◆ **PROBLEM REQUIREMENTS**
Reproduce the records word for word, from their first line through the line containing "Discuss how they", with both ends included.

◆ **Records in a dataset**
=== Section Start ===
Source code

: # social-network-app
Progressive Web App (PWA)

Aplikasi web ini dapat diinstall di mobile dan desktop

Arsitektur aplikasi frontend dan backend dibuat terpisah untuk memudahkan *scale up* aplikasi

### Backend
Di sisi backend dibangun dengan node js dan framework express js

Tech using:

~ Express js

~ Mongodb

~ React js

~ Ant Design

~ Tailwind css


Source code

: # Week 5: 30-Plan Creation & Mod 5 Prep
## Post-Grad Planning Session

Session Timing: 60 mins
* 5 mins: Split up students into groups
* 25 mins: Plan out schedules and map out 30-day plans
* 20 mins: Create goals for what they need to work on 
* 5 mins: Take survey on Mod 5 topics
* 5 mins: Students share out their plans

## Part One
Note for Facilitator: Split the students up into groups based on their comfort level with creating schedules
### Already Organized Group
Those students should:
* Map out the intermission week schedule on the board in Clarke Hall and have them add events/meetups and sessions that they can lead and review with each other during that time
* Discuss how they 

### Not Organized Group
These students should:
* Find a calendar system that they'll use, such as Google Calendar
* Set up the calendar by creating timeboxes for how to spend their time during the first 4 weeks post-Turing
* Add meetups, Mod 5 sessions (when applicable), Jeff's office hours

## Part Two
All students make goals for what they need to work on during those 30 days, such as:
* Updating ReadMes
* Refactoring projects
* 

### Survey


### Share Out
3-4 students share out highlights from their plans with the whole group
=== Section End ===
◆ **ANSWER SPACE**
Source code

: # social-network-app
Progressive Web App (PWA)

Aplikasi web ini dapat diinstall di mobile dan desktop

Arsitektur aplikasi frontend dan backend dibuat terpisah untuk memudahkan *scale up* aplikasi

### Backend
Di sisi backend dibangun dengan node js dan framework express js

Tech using:

~ Express js

~ Mongodb

~ React js

~ Ant Design

~ Tailwind css


Source code

: # Week 5: 30-Plan Creation & Mod 5 Prep
## Post-Grad Planning Session

Session Timing: 60 mins
* 5 mins: Split up students into groups
* 25 mins: Plan out schedules and map out 30-day plans
* 20 mins: Create goals for what they need to work on 
* 5 mins: Take survey on Mod 5 topics
* 5 mins: Students share out their plans

## Part One
Note for Facilitator: Split the students up into groups based on their comfort level with creating schedules
### Already Organized Group
Those students should:
* Map out the intermission week schedule on the board in Clarke Hall and have them add events/meetups and sessions that they can lead and review with each other during that time
* Discuss how they 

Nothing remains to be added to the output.